FIG. 1 is a block diagram showing the overall configuration of an embodiment of the present invention. The lock diagram, Figure 2, is when extracting the outline of a partial image. An explanatory diagram of the specified parameters, Figure 3 is the source of contour extraction. Figure 4 is an explanatory diagram of the structure of the table memory. An explanatory diagram, FIG. 5 is a processing flow diagram of the control unit 10, and FIG. 6 is an input range of the original cell by the original cell input unit 20. After the original cell is input, it is held in the original cell buffer 140. An explanatory diagram of the original cell, #Iz diagram is the part of the original cell input section 20. Process flow diagram, Figure 8 shows the original cell and cell 5 after being rotated 90 degrees to the right.
An explanatory diagram of the bit arrangement, and Fig. 9 is an illustration of the original cell contour extraction. A processing flow diagram of the control unit 40, FIG. 10 shows outline cell output. 5 is a processing flow diagram of the unit 50. FIG. 10... Control unit, 20... Original cell input unit, 30...
・Original cell episode. conversion section, 40... Original cell contour extraction control section, 50... Contour cell. Output section, 60...Horizontal 3 pixels Output section, 70...Vertical 6 pixels. Output section, 80... Contour pixel output section, 90... Shift register. 100: Outline byte output section, 110: Transfer destination. MoIJ, 120...Transfer destination partial image, 130...
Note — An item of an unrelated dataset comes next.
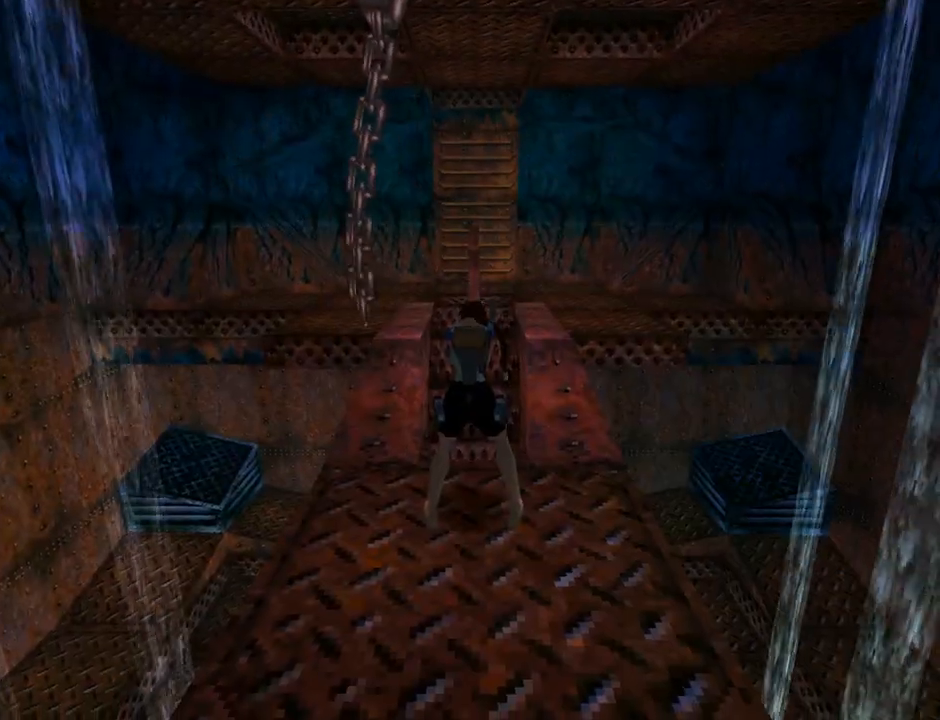
{"buttons": ["CROSS"], "left_stick": "center", "events": []}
・Original cell. 140...Original cell buffer, 150...Cell after rotation, 5 buffer, 180...Table memory, 1
90... Carry flag, 200... Contour cell buffer, 210... Transfer destination memory, 220... Outline partial image, 250... Ring, 15. 2nd 3rd 13θ (b) Fig. (b) H tenth flat example + ← 6th ((IL) (b) " 1 + u Fig. 7 Fig. 8 (b) q 1F) to Fig.

Claims (1)

[Claims] 1. In the contour extraction method using four-pixel reference, in which the contour of a black-and-white binary image is obtained by referring to the pixel values of four adjacent pixels on the top, bottom, left, and right of the pixel of interest, a small rectangle obtained by dividing the original image into a grid pattern is used. An original cell buffer that holds cells that are rotated by 90 degrees, a rotated cell buffer that holds cells that have been rotated by 90 degrees, a contour cell buffer that holds cell outlines, and a cell that imports cells into the original cell buffer. an input means, a 90° cell rotation means for rotating a cell in the original cell buffer by 90° and transferring the rotated cell to the cell buffer; a pixel adjacent to the left of the pixel of interest, a pixel of interest, a pixel adjacent to the right of the pixel of interest; The pixel values of the three horizontal pixels are taken in at once from the original cell buffer horizontally, and the pixel values of the three vertical pixels of the pixel adjacent below the pixel of interest, the pixel of interest, and the pixel adjacent above the pixel of interest are After rotation, take in horizontally from the cell buffer at once, and from each pixel value of the above three horizontal and vertical pixels,
Contour extraction means for determining the pixel value of the pixel of interest and outputting it to the contour cell buffer, and contour cell output means for outputting the contents of the contour cell buffer, are provided, and the three vertical pixels are extracted from the rotated cell. - A contour extraction method characterized by capturing horizontally from a buffer at once and extracting contours of the entire original image by repeating contour extraction for each cell.